Un homme, une cause et un destin
« Donnez-nous vos avions et nous vous donnerons nos bombes » (Larbi Ben M’hidi).
« Entre ici Jean Moulin avec ton terrible cortège.. et écoute aujourd’hui jeunesse de France ce qui fut pour nous le chant du malheur, c’est la marche funèbre des cendres que voici..(...) ». (André Malraux Discours pour le transfert des cendres de Jean Moulin au Panthéon).
Gare au terrorisme à bas coût ! C’est par ces mots que Boualem Sansal qualifie le terrorisme islamique à qui il trouve une analogie avec la Révolution algérienne. Réduire une glorieuse révolution, fruit d’une condition sociale abominable imposée par la France, à un acte abject d’un pschychopathe qui a fauché la vie de dizaines de personnes à Nice le 14 juillet. Il écrit : « Chaque terroriste a besoin d’inventer son mode opératoire à lui, qui sera sa signature et produira l’effet le plus important pour le coût le plus bas. Ce fut l’attentat à la bombe dans des cafés phares de la capitale, très courus par la bourgeoise algéroise (le Cafétéria, le Milk-Bar, L’Otomatic, le Coq Hardi), commis par de jeunes Algériennes se faisant passer pour des Européennes délurées ».(...) On a envie de crier je suis la France’’, je suis Nice’’ pour dire sa peine et sa solidarité. » Les mots de Sansal ne sont pas gratuits, ils sont là pour apitoyer et dire en creux sa proximité. Je n’ai toujours pas compris à quoi cela correspondait les Je suis... surtout quand on sait que derrière chaque attentat il y a une manipulation, bref une opération sous faux drapeau. Personne ne disait : « Je suis Alger quand l’Algérie saignait... »

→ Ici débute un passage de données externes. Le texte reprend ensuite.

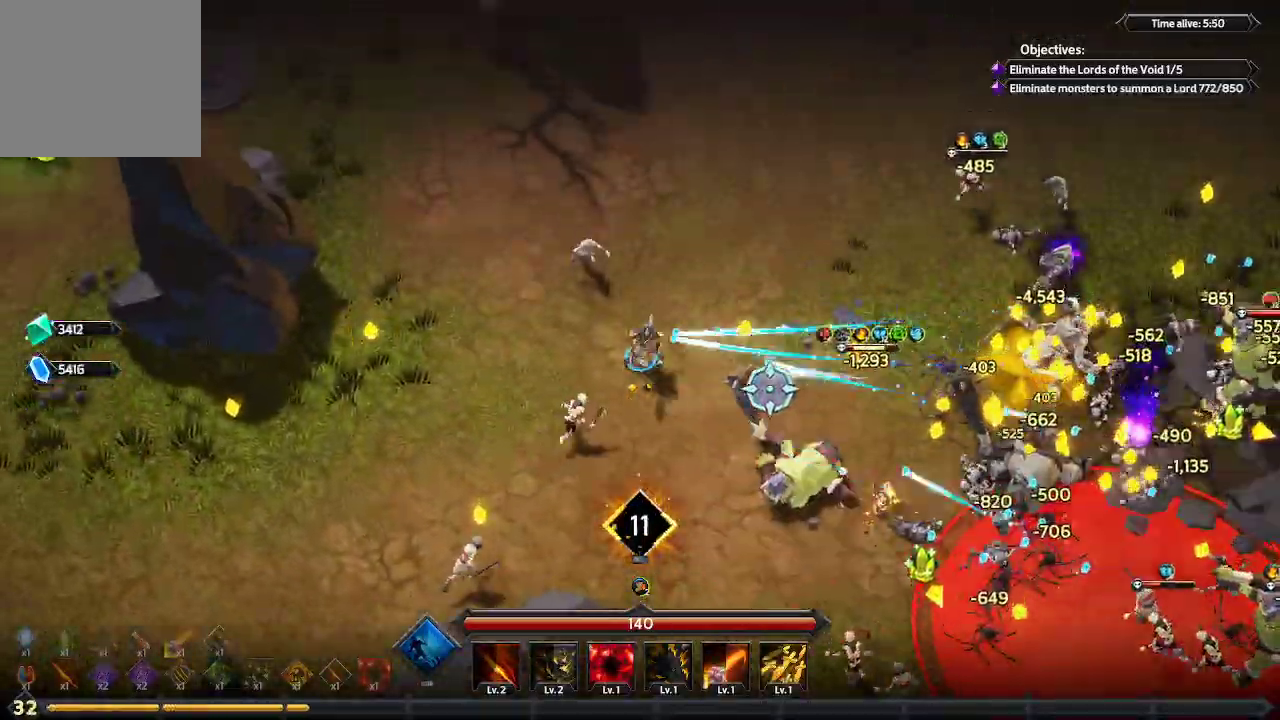
{"buttons": ["L1"], "left_stick": "up", "right_stick": "right", "events": [[300, "L1", "down"]]}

L’éloge sincère de la révolution
Pourtant, il fut une époque où vous témoigniez du respect non feint pour le pays qui vous a vu naître. Dans un de vos ouvrages, lucide vous écriviez avec sincérité à propos de l’Algérie et de sa révolution. Vous sembliez fier de l’Algérie de cette époque, avant que l’intégrisme ne la rattrape : « (...) Socialiste, révolutionnaire, tiers-mondiste, matérialiste jusqu’au bout des ongles, que partout dans le monde progressiste on appelait avec admiration ’la Mecque des révolutionnaires’’, qui recevait quotidiennement et avec quelle ferveur les héros de ce temps, les Cubains Che Guevara et Fidel Castro, affectueusement surnommés ’los barbudos’’, le légendaire général Giap, le vainqueur de la déjà mythique bataille de Diên Biên Phu, Gamal Abdel Nasser, le champion du panarabisme triomphant, Mehdi Ben Barka, le Marocain panafricaniste activement engagé dans la révolution tricontinentale, Mandela, qui un jour abattrait l’apartheid et serait le premier président noir de l’Afrique du Sud, les Black Panthers, dont le célèbre Eldridge Cleaver, et les Black Muslims, et des personnages sulfureux et excitants comme Ilitch Ramírez Sánchez, dit « Carlos », ami inconditionnel de nos frères les Palestiniens de l’OLP (Organisation de libération de la Palestine) que l’Algérie soutenait avec une passion intensément anti-impérialiste, anticolonialiste et antisioniste. Il y avait tous ceux qui avaient courageusement soutenu les révolutionnaires algériens pendant la guerre d’Algérie, et parmi eux ceux qu’on appelait les « porteurs de valise », qui acheminaient en Suisse l’argent collecté en France par le FLN auprès des travailleurs émigrés. Tous ces gens venaient à Alger chercher refuge, solliciter des subsides, s’initier auprès du FLN à l’art de la lutte révolutionnaire, ou simplement respirer l’air romantique d’Alger la Blanche et faire la fête entre militants de la cause des peuples opprimés, les guerriers doivent aussi se reposer. (...) l’armée algérienne était dirigée par des hommes qui avaient fait une guerre révolutionnaire contre la France et ne manquaient ni de technique ni de détermination. C’était en janvier 1991. Le pays entrait dans une guerre civile qui allait durer une douzaine d’années. Le monde entier a suivi cette barbarie qui au fil des mois prenait des allures de génocide, mais jamais personne n’est intervenu, ni le Conseil de sécurité, ni un quelconque État. »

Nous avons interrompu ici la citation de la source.